Tax planning: Thinking ahead when selling calves early, marketing more cows
With extreme drought conditions across the west, ranchers are making some tough decisions on thinning their herds, and with those decisions comes a little extra planning not only on the ranch management end, but also for the Internal Revenue Service (IRS).
As you know, tax season is sneaking up on us quickly, kind of like Christmas!
There are purchases and sales throughout the year, capital expenditures, credits, and deductions… but getting it all together is the key.
Leah Heidler, an accountant with Rapid City, South Dakota-based Casey Peterson and Associates is also a rancher.
Heidler said there are two tax election options for ranchers who sell more cows or more calves than usual in a drought year.
She said ranchers who operate in a county that has been declared a drought or a county contiguous to one that has been declared a drought can take advantage of these concepts.
“What we use most often is a 451 election,” she said. Heidler said this option allows a rancher to defer income from cows or calves until the following year. If a cattle producer usually sells calves in the spring, but needs to sell them in the fall, this allows for the deferral of that income to the next year. In order to utilize this option, the income from the cattle needs to be more than the average of the three years prior, and the producer can choose how much to defer.
“This is the most popular option,” said Heidler. As an example, she explained that on the ranch she and her husband operate, they plan to sell more heifer calves than usual this fall rather than backgrounding them. “We normally sell in January or February. We don’t have the hay so we’ll probably sell at weaning time or sooner. So in that case because of how our operation has to work, we have to sell earlier. That would put two calf crops in one year. With the 451 election, we can move the income from those heifers into the 2022 tax year.”
Heidler said that if the producer is in a county that is declared a drought again next year, the 2021 income that was deferred to 2022 will have to be counted in the 2022 taxes, but the 2022 income can be deferred to 2023, if desired. She said that in order to calculate the average over the past 3 years, the number of head sold is determined on when the income was claimed on the rancher’s taxes.

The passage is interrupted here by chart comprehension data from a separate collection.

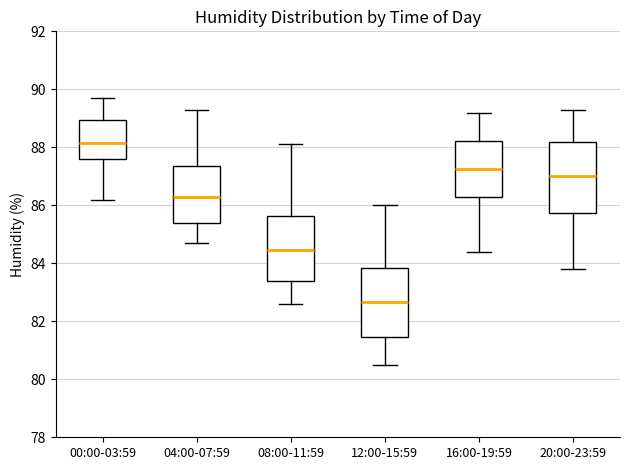

Reading left to right, read every box against the y-axis: the position of its median line, the range the box covers, and the ends of its whiskers. The values are not printed on the chart, so give them approximately, as read against the axis.

00:00-03:59: median 88.2, box 87.6 to 89.0, whiskers 86.2 to 89.8
04:00-07:59: median 86.4, box 85.4 to 87.4, whiskers 84.8 to 89.4
08:00-11:59: median 84.4, box 83.4 to 85.6, whiskers 82.6 to 88.2
12:00-15:59: median 82.6, box 81.4 to 83.8, whiskers 80.6 to 86.0
16:00-19:59: median 87.2, box 86.2 to 88.2, whiskers 84.4 to 89.2
20:00-23:59: median 87.0, box 85.8 to 88.2, whiskers 83.8 to 89.4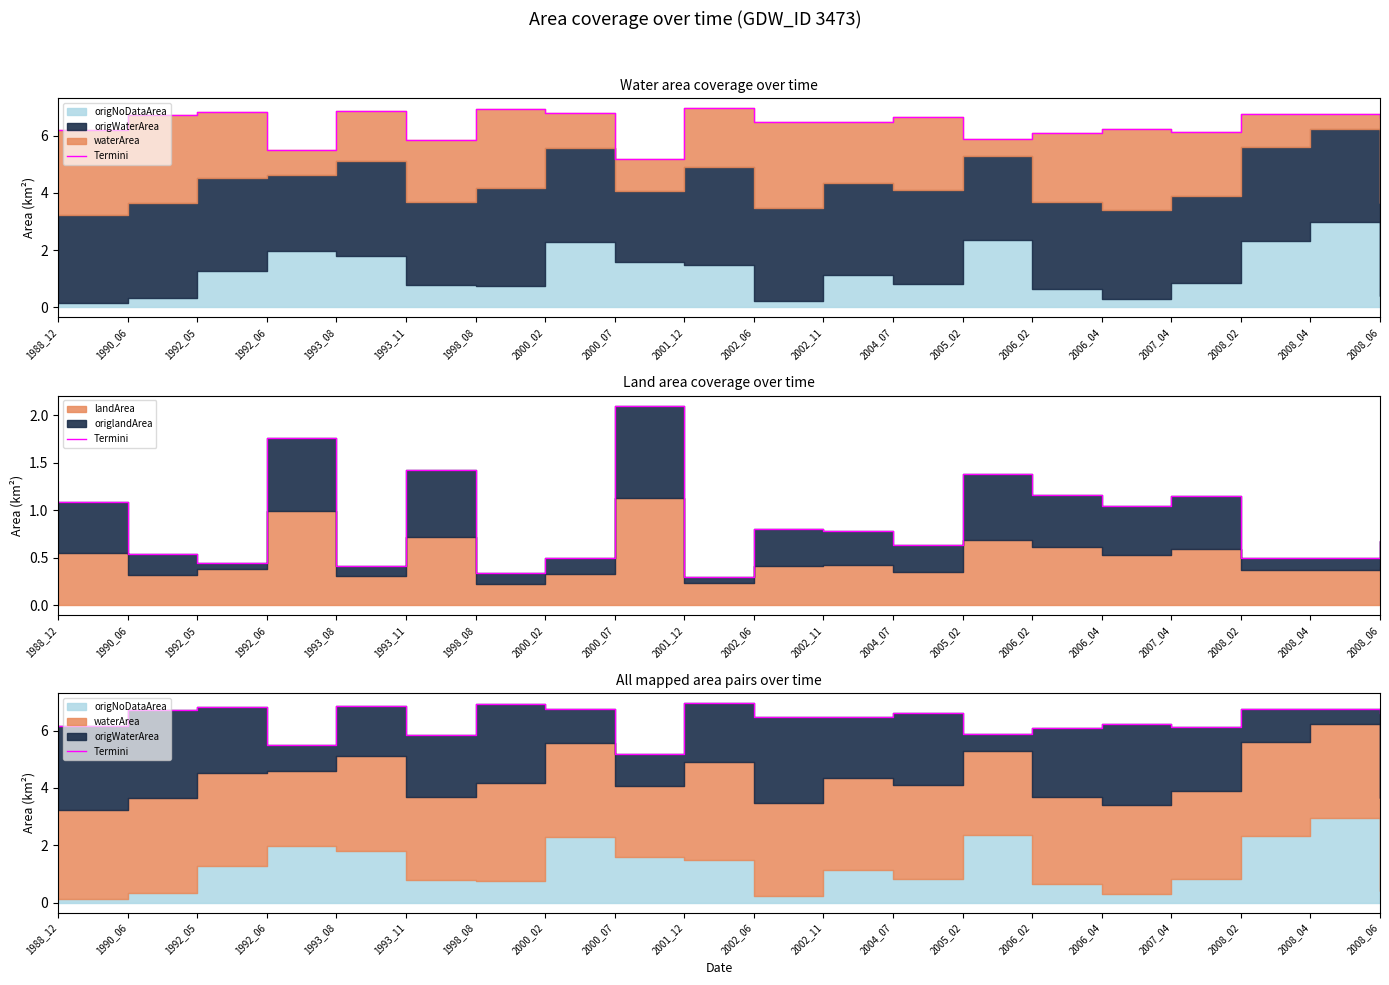

Rank the categories by value from highest to lowest.

2001_12, 1998_08, 1993_08, 1992_05, 2000_02, 2008_04, 2008_02, 1990_06, 2004_07, 2008_06, 2002_11, 2002_06, 2006_04, 1988_12, 2007_04, 2006_02, 2005_02, 1993_11, 1992_06, 2000_07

So, for example, if a rancher defers the income from 100 head of heifer calves sold in October of 2021, and then experiences drought again in 2022 and chooses to defer again, he or she will have to determine the average number of head sold in 2021, 2020 and 2019. The number of head for 2021 will be based on the taxes they paid IN THAT YEAR, so in that case, even though the rancher sold extra calves, they won’t necessarily sway the average since the income was deferred. In other words, if the income is deferred, the number of head sold is “deferred” as well.
The other option for ranchers selling extra cows is the 1033 election.
This option is for those who are certain they will be replacing the cows in four years or less. It allows the cattle producer to defer the gains from the extra cows or heifers sold, and offset those gains by replacing them in 4 years or less. “You only want to do this one if you know you’ll buy replacements and not raise your own. You have to offset that deferral with a cost. If you don’t end up replacing them, you have to go back and amend your tax paperwork,” she said “It’s a timing thing and you have to think ahead and plan for what will happen,” she said.
Heidler threw in some additional ideas for ranchers concerned about the tax implications of selling more cattle than usual.
“You can buy hay or even prepay for hay, or fuel or whatever you can,” she said.
“Maybe you don’t need the hay in December, but you know you’ll need it later, you can prepay for the hay, or other feeds. In a way, that is kind of like a deferral, it’s putting that expense into this year instead of putting more income into next year,” she said.
Heidler hopes ranchers are making plans to visit with their accountants this fall if they haven’t already done so.
“It’s definitely the kind of year where coming into the tax accountant to do tax planning is a good idea. One small move to help yourself might make a difference. Tax planning is going to be crucial. It could be a game changer for people to start thinking about these things,” she said.